> [ASSIGNMENT]: Update the records below by swapping every "value" for "reading" and keeping all else the same. Leave the pictures out of your answer.

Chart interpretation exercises
———

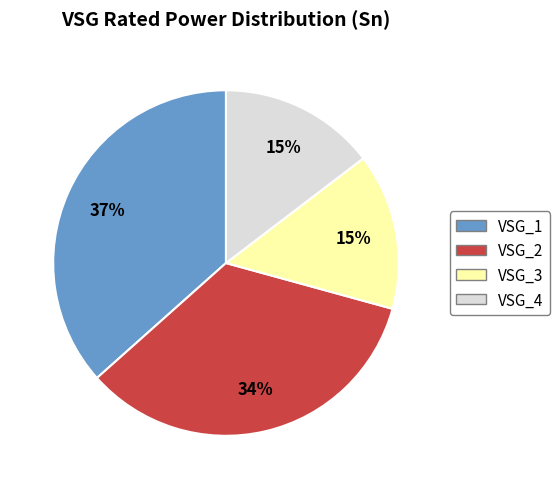

Which has a higher value, VSG_1 or VSG_2?

VSG_1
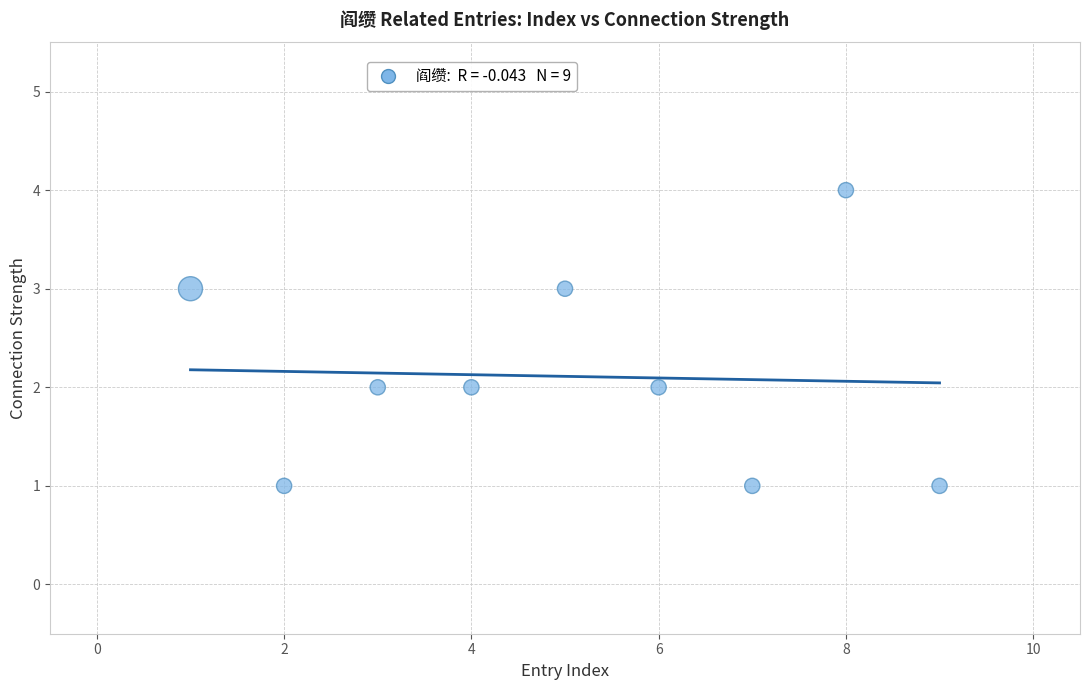

What is the average X value?

5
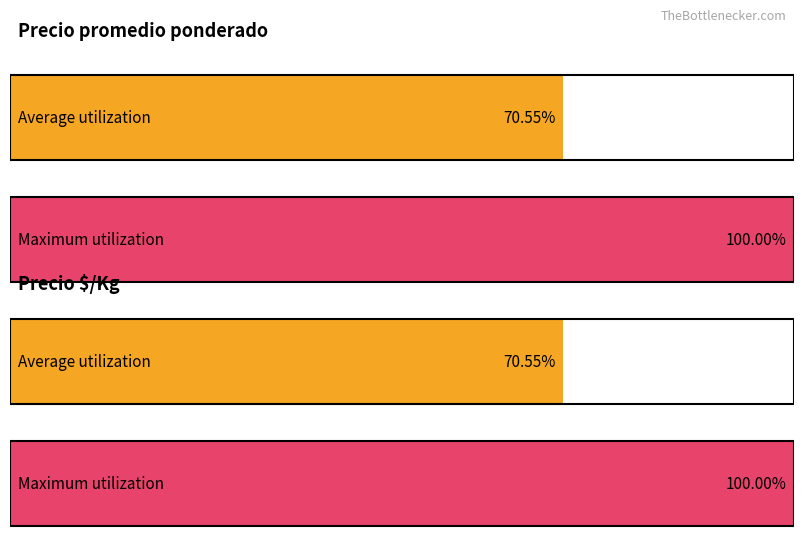

Rank the series by their maximum value, from lowest to highest.

Precio $/Kg, Precio promedio ponderado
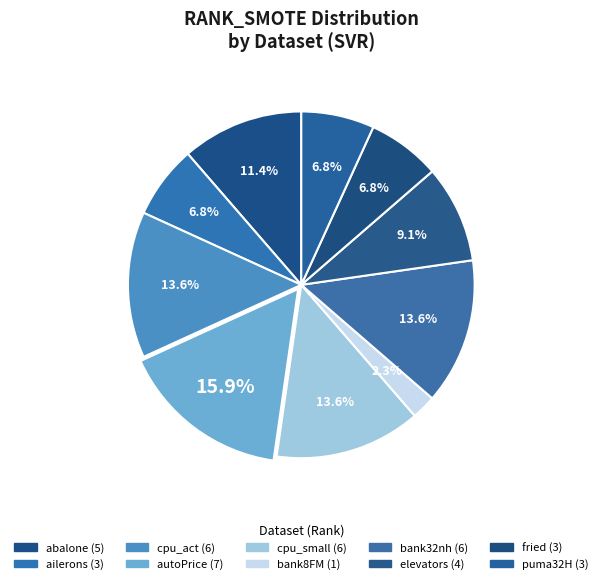

What percentage is the autoPrice slice, to the nearest percent?

16%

———

> [WRITTEN SOLUTION]:
Which has a higher reading, VSG_1 or VSG_2?

VSG_1

What is the average X reading?

5

Rank the series by their maximum reading, from lowest to highest.

Precio $/Kg, Precio promedio ponderado

What percentage is the autoPrice slice, to the nearest percent?

16%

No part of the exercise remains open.